### EXERCISE REQUIREMENTS
Turn the text lines in the following items into a numbered list, skipping any blank lines and leaving the pictures out.

### DATA SHOWN
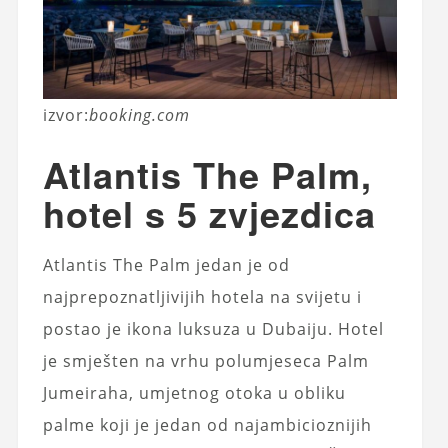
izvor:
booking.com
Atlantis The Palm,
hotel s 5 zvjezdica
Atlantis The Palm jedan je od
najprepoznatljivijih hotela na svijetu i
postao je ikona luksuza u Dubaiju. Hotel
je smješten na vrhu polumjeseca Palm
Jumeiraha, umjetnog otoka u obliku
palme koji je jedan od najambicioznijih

### SOLUTION BELOW
1. izvor:
2. booking.com
3. Atlantis The Palm,
4. hotel s 5 zvjezdica
5. Atlantis The Palm jedan je od
6. najprepoznatljivijih hotela na svijetu i
7. postao je ikona luksuza u Dubaiju. Hotel
8. je smješten na vrhu polumjeseca Palm
9. Jumeiraha, umjetnog otoka u obliku
10. palme koji je jedan od najambicioznijih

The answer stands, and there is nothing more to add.